Check every line of the entries below for "lucide", and copy the lines that have it.

++++ Entries provided ++++

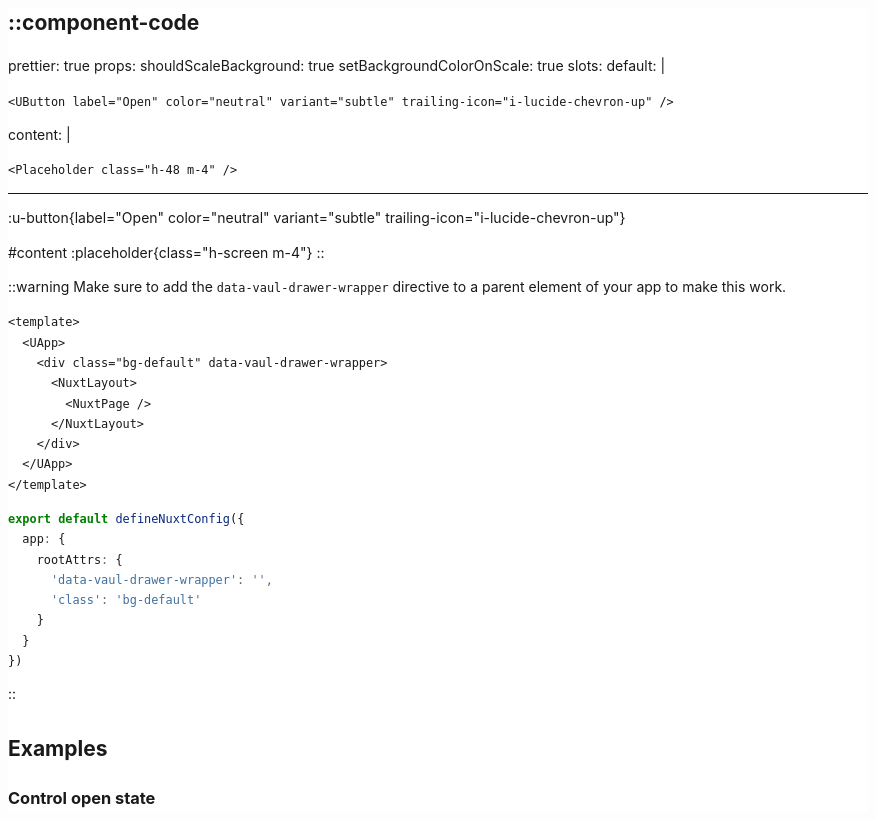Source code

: ::component-code
---
prettier: true
props:
  shouldScaleBackground: true
  setBackgroundColorOnScale: true
slots:
  default: |

    <UButton label="Open" color="neutral" variant="subtle" trailing-icon="i-lucide-chevron-up" />

  content: |

    <Placeholder class="h-48 m-4" />
---

:u-button{label="Open" color="neutral" variant="subtle" trailing-icon="i-lucide-chevron-up"}

#content
:placeholder{class="h-screen m-4"}
::

::warning
Make sure to add the `data-vaul-drawer-wrapper` directive to a parent element of your app to make this work.

```vue [app.vue]
<template>
  <UApp>
    <div class="bg-default" data-vaul-drawer-wrapper>
      <NuxtLayout>
        <NuxtPage />
      </NuxtLayout>
    </div>
  </UApp>
</template>
```

```ts [nuxt.config.ts]
export default defineNuxtConfig({
  app: {
    rootAttrs: {
      'data-vaul-drawer-wrapper': '',
      'class': 'bg-default'
    }
  }
})
```

::

## Examples

### Control open state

++++

Task solution:
    <UButton label="Open" color="neutral" variant="subtle" trailing-icon="i-lucide-chevron-up" />
:u-button{label="Open" color="neutral" variant="subtle" trailing-icon="i-lucide-chevron-up"}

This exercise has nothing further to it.